Hop nodes can be added to sit between the control plane of AWX and stand alone execution nodes. These machines will not be a part of the AWX Kubernetes cluster. The machines will be registered in AWX as node type "hop", meaning they will only handle inbound / outbound traffic for otherwise unreachable nodes in a different or more strict network.

Below is an example of an AWX Task pod with two excution nodes. Traffic to execution node 2 flows through a hop node that is setup between it and the control plane.

                                                     AWX TASK POD
                                                   ┌──────────────┐
                                                   │              │
                                                   │ ┌──────────┐ │
┌─────────────────┐   ┌─────────────────┐          │ │ awx-task │ │
│execution node 2 ├──►│     hop node    │◄────┐    │ ├──────────┤ │
└─────────────────┘   ├─────────────────┤     ├────┼─┤ awx-ee   │ │
                      │ execution node 1│◄────┘    │ └──────────┘ │
                      └─────────────────┘ Receptor │              | 
                                            TCP    └──────────────┘
                                           Peers                 
                                                   

Overview

Adding an execution instance involves a handful of steps:

  1. Start a machine that is accessible from the k8s cluster (Red Hat family of operating systems are supported)
  2. Create a new AWX Instance with hostname being the IP or DNS name of your remote machine.
  3. Download the install bundle for this newly created instance.
  4. Run the install bundle playbook against your remote machine.
  5. Wait for the instance to report a Ready state. Now jobs can run on that instance.

Start machine

Bring a machine online with a compatible Red Hat family OS (e.g. RHEL 8 and 9). This machines needs a static IP, or a resolvable DNS hostname that the AWX cluster can access. If the listerner_port is defined, the machine will also need an available open port to establish inbound TCP connections on (e.g. 27199).
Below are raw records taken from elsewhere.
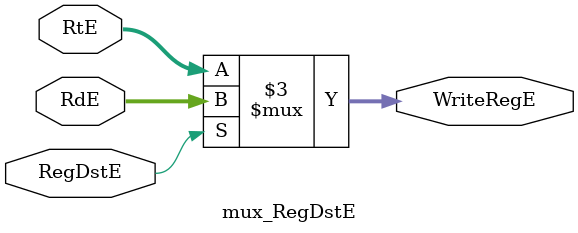
<source format=v>
`timescale 1ns / 1ps
module mux_RegDstE(
	input wire [4:0]RtE,
	input wire [4:0]RdE,
	input wire RegDstE,
	output reg [4:0]WriteRegE
);
	 
always@(*)
begin
	if(RegDstE)
		WriteRegE <= RdE;
	else
		WriteRegE <= RtE;
end


endmodule
</source>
In general the more CPU cores and memory the machine has, the more jobs that can be scheduled to run on that machine at once. See https://docs.ansible.com/automation-controller/4.2.1/html/userguide/jobs.html#at-capacity-determination-and-job-impact for more information on capacity.

Create instance in AWX

Use the Instance page or api/v2/instances endpoint to add a new instance.
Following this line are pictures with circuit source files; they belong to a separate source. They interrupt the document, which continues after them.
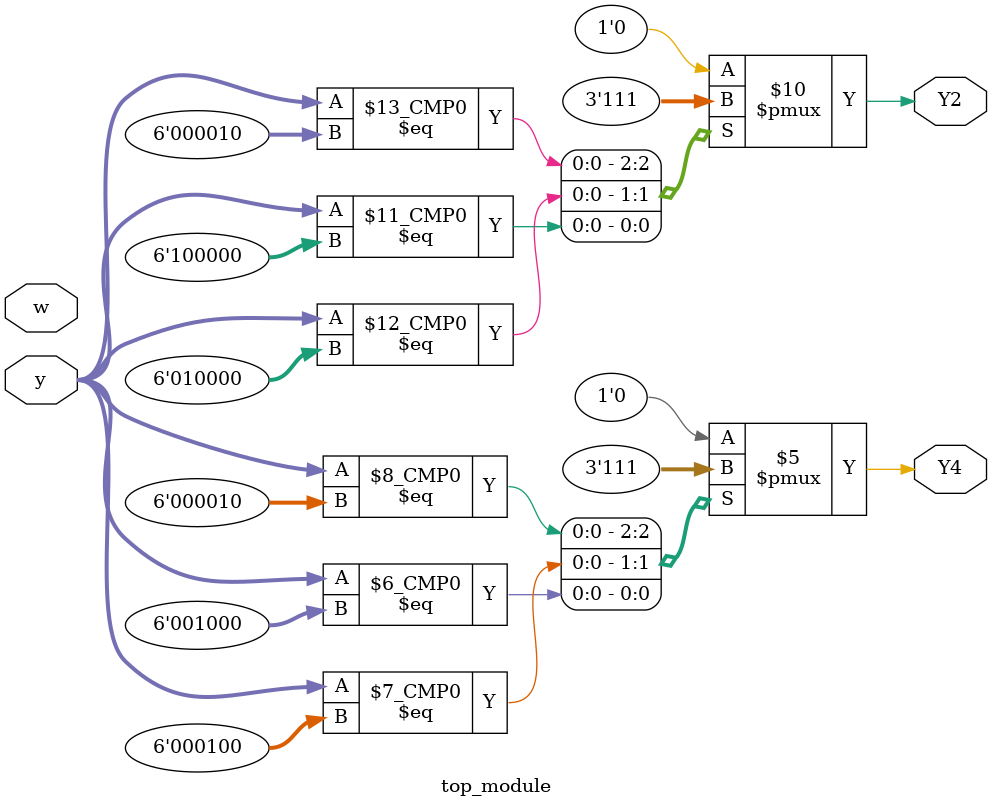
<source format=sv>
module top_module (
    input [6:1] y,
    input w,
    output Y2,
    output Y4
);

    reg Y2;
    reg Y4;

    always @(*) begin
        case(y)
            7'b000001: begin // state A
                Y2 = 1'b0;
                Y4 = 1'b0;
            end
            7'b000010: begin // state B
                Y2 = 1'b1;
                Y4 = 1'b1;
            end
            7'b000100: begin // state C
                Y2 = 1'b0;
                Y4 = 1'b1;
            end
            7'b001000: begin // state D
                Y2 = 1'b0;
                Y4 = 1'b1;
            end
            7'b010000: begin // state E
                Y2 = 1'b1;
                Y4 = 1'b0;
            end
            7'b100000: begin // state F
                Y2 = 1'b1;
                Y4 = 1'b0;
            end
            default: begin
                Y2 = 1'b0;
                Y4 = 1'b0;
            end
        endcase
    end

endmodule

</source>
  • hostname ("Name" in UI) is the IP address or DNS name of your machine.
  • node_type is "execution" or "hop"
  • node_state is "installed"
  • listener_port is an open port on the remote machine used to establish inbound TCP connections. Defaults to null.
  • peers is a list of instance hostnames to connect outbound to.
  • peers_from_control_nodes boolean, if True, control plane nodes will automatically peer to this instance.

Below is a table of configuartions for the diagram above.

instance name listener_port peers_from_control_nodes peers
execution node 1 27199 true []
hop node 27199 true []
execution node 2 null false ["hop node"]

Listener port needs to be set if peers_from_control_nodes is enabled or the instance is a peer.

Download the install bundle

On the Instance Details page, click Install Bundle and save the tar.gz file to your local computer and extract contents. Alternatively, make a GET request to api/v2/instances/{id}/install_bundle and save the binary output to a tar.gz file.

Run the install bundle playbook

In order for AWX to make proper TCP connections to the remote machine, a few files need to in place. These include TLS certificates and keys, a certificate authority, and a proper Receptor configuration file. To facilitate that these files will be in the right location on the remote machine, the install bundle includes an install_receptor.yml playbook.

The playbook requires the Receptor collection which can be obtained via

ansible-galaxy collection install -r requirements.yml

Modify inventory.yml. Set the ansible_user and any other ansible variables that may be needed to run playbooks against the remote machine.

ansible-playbook -i inventory.yml install_receptor.yml to start installing Receptor on the remote machine.

Wait for instance to be Ready

Wait a few minutes for the periodic AWX task to do a health check against the new instance. The instances endpoint or page should report "Ready" status for the instance. If so, jobs are now ready to run on this machine!

Removing instances

You can remove an instance by clicking "Remove" in the Instances page, or by setting the instance node_state to "deprovisioning" via the API.

Troubleshooting

Fact cache not working

Make sure the system timezone on the execution node matches settings.TIME_ZONE (default is 'UTC') on AWX. Fact caching relies on comparing modified times of artifact files, and these modified times are not timezone-aware. Therefore, it is critical that the timezones of the execution nodes match AWX's timezone setting.

To set the system timezone to UTC

ln -s /usr/share/zoneinfo/Etc/UTC /etc/localtime

Permission denied errors

Jobs may fail with the following error

"msg":"exec container process `/usr/local/bin/entrypoint`: Permission denied"

or similar

For RHEL based machines, this could due to SELinux that is enabled on the system.

You can pass these extra_settings container options to override SELinux protections.

DEFAULT_CONTAINER_RUN_OPTIONS = ['--network', 'slirp4netns:enable_ipv6=true', '--security-opt', 'label=disable']